MILAN – In 2008, the Commission on Growth and Development, which I had the privilege of chairing, produced a report updating our knowledge about sustainable growth patterns. Then, as now, one thing is clear: the policies that underpin multi-decade periods of high growth, structural transformation, rising employment and incomes, and dramatic reductions in poverty are mutually reinforcing. The impact of each is amplified by the others. They are ingredients in recipes that work – and, as with recipes, missing items can substantially undermine the outcome.
To understand the weak, deteriorating, and fragile growth patterns seen today in many countries and in the global economy as a whole, one should compare what is actually happening with what reasonably comprehensive growth strategies might look like. Of course, there are many policies that sustain high growth, and to some extent they are country-specific. But a few key ingredients are common to all known successful cases.

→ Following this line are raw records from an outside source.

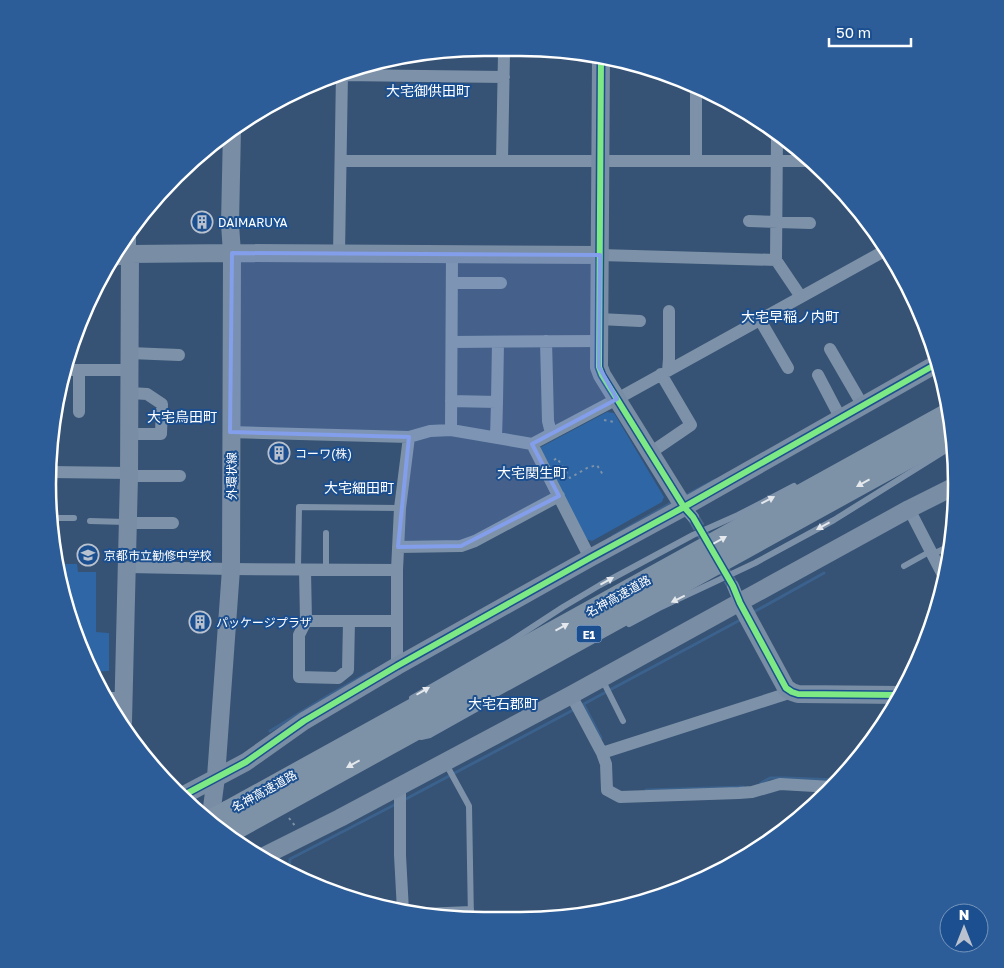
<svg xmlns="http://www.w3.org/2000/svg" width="1004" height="968" font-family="'Golos Text','Noto Sans JP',sans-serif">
<rect width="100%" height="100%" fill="#365274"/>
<path fill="#2f66a5" d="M607,412L614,413L664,497L662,502L592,541L586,539L540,453L541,447Z
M57,564H77L78,572H96V632L109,633V671L91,672L62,597Z"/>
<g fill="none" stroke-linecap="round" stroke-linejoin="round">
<path stroke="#3b618d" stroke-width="3" d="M683,497L715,480
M613,536L673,502
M752,613L824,573
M584,705L601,738
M580,706L742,619
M270,731L331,694L368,673
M761,783L770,778H787L839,780
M646,790L743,787
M404,800L575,709
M289,874L290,859L396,804"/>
<path stroke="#546c89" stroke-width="12" stroke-dasharray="12 6" stroke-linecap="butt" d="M693,517L733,586"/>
<path stroke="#7d92a8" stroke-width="2" stroke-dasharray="2.5 4" stroke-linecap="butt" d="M604,420L614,422
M554,460L557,458L570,478L587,468L597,465L603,475
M289,818L295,826"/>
<path stroke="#7d92a8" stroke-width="6" d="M49,518H74
M90,521L126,522
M933,554L952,545
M904,566L931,551
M298,569L299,507L400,508
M326,570V533
M629,624L659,608L755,563L834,520L951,447
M602,679L623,721
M412,698L511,641L563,607L600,585L693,535L738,515L794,486
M421,737L430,735L496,698
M446,764L469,806L471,920
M422,911L471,909"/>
<path stroke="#7d92a8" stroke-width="12" d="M342,75L504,77
M777,134L776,260L801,297
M696,160V87
M341,161H812
M502,161L504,53
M749,221L810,223
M130,233V254
M339,254L342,73
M600,255L776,260
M452,283H501
M599,319L640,321
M760,320L788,368
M546,341L548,421L551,433
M452,342L599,341
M830,349L863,406
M130,353L179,355
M65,370H130
M668,371L669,359V311
M818,375L841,419
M451,401L497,402L498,342
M79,412V370
M451,430L452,254
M230,432L409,437L430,431L451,430L532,444L617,399L886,250
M129,434H161L162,404L147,394L130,393
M496,438L497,402
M532,444L590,558
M650,453L691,425L661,374
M50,472L129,473
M129,476H180
M684,507L693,517
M909,509L944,577
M128,523H173
M398,547L461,546L475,541L559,496
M128,567L231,569L397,570
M305,570L306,621L299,635V677L338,678L348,670L349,621
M733,586L740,603
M306,621H397
M397,666V570L400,508L409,437
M571,695L602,753L606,764L607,790L620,797L739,793L752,792L780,784L832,787
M106,698H124
M602,753L792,692
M400,786V855L403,911"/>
<path stroke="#798da4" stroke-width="18" d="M601,57L599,367L602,375L684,507
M112,257L130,254L232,253L600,255
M740,603L786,688L792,692L798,694L901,695
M123,722L129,476L130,254
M182,796L246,762L304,721L397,666L590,558L684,507L938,363
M210,823L216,777L231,569L232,253L230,224L232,129
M262,857L340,818L571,695L909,509L955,486"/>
<path stroke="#7e92a7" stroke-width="21" d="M228,811L949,413
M225,835L952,434"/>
<path stroke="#7e92a7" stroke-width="21" d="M209,821L228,811"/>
<g stroke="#1b4f8f" stroke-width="9">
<path id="cycleway" d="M601,57L599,367L602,375L684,507L693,517L733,586L740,603L786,688L792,692L798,694L901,695
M182,796L246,762L304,721L397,666L590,558L684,507L938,363"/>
</g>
<use href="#cycleway" stroke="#7ce984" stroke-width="6"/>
</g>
<defs><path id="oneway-solid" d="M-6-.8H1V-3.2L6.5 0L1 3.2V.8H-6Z" transform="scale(1.25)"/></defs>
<g fill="#e5e9ed">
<use href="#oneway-solid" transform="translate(863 483) rotate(151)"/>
<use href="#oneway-solid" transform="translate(720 540) rotate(-29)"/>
<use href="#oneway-solid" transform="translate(562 627) rotate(-29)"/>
<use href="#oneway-solid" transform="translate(353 764) rotate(151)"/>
</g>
<g fill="#e5e9ee">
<use href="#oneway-solid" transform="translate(768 500) rotate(-27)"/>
<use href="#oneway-solid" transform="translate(823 526) rotate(151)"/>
<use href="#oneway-solid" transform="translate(607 581) rotate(-29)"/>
<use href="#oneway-solid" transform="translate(678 599) rotate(154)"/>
<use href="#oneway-solid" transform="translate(423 691) rotate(-30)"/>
</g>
<path fill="#839eea" fill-opacity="0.2" stroke="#839eea" stroke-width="4" stroke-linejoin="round" d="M232,253L600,255L599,367L617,399L532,444L559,496L461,546L398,547L409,437L230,432Z"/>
<defs>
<g id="building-ring" transform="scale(1.125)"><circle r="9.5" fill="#1b4f8f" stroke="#b9c2ce" stroke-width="1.5"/><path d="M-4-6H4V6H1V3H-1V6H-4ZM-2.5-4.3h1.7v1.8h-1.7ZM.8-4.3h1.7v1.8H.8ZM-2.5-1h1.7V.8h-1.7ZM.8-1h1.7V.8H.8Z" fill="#b9c2ce"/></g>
<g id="school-ring" transform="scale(1.125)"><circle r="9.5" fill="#1b4f8f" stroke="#b9c2ce" stroke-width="1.5"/><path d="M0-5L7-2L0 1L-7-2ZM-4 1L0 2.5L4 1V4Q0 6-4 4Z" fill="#b9c2ce"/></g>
</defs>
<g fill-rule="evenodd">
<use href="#building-ring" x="202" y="222"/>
<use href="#building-ring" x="279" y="453"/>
<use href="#school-ring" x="88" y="555"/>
<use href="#building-ring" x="200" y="622"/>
</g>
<g text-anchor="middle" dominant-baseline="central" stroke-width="4" stroke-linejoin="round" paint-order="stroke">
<rect fill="#1b4f8f" stroke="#bbcadd" stroke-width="1" x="576.5" y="625.5" width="25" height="17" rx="4"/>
<g font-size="11" font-weight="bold" fill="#fff">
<text x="589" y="634">E1</text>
</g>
<g font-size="12" fill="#fff" stroke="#1b4f8f" text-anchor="start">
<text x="218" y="222">DAIMARUYA</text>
<text x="295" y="453">コーワ(株)</text>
<text x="104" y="555">京都市立勧修中学校</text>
<text x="216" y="622">パッケージプラザ</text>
</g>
<g font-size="12" fill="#fff" stroke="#1b4f8f">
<text transform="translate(231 476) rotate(-90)">外環状線</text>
<text transform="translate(618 596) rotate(-29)">名神高速道路</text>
<text transform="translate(264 791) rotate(-29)">名神高速道路</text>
</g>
<g font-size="14" fill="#fff" stroke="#1b4f8f">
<text x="428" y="90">大宅御供田町</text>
<text x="790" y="316">大宅早稲ノ内町</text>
<text x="182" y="416">大宅烏田町</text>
<text x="532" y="472">大宅関生町</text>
<text x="359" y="487">大宅細田町</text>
<text x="503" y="703">大宅石郡町</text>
</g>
</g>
<path d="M0 0H1004V968H0ZM484 56H520A428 428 0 0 1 948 484V484A428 428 0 0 1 520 912H484A428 428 0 0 1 56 484V484A428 428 0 0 1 484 56Z" fill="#2d5d98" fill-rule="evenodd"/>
<path fill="none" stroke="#fff" stroke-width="2.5" d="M484 56H520A428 428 0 0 1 948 484V484A428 428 0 0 1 520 912H484A428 428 0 0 1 56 484V484A428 428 0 0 1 484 56Z"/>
<g transform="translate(964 928)"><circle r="24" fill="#1b4f8f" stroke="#7695bc"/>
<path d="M0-4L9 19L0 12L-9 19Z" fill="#b9c2ce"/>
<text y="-8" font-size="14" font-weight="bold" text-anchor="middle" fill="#ffffff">N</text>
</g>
<path d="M829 38v8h82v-8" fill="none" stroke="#ffffff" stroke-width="2.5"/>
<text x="836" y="38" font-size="15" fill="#ffffff" stroke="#1b4f8f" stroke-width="4" paint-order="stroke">50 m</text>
</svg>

The first is high levels of public and private investment. In successful developing countries, investment is at or above 30% of GDP. The public-sector component (infrastructure, human capital, and the economy’s knowledge and technology base) is in the 5-7% range. And the public- and private-sector investments are complementary: The former raises the rate of return to the latter, and hence its level.
Private domestic and foreign investment is influenced by a host of other factors that affect risks and returns. These include the skills of the workforce, the security of property rights and related legal institutions, ease of doing business (for example, the process and time required for starting a business), and the absence of rigidities in its product and factor markets (those for labor, capital, and raw materials).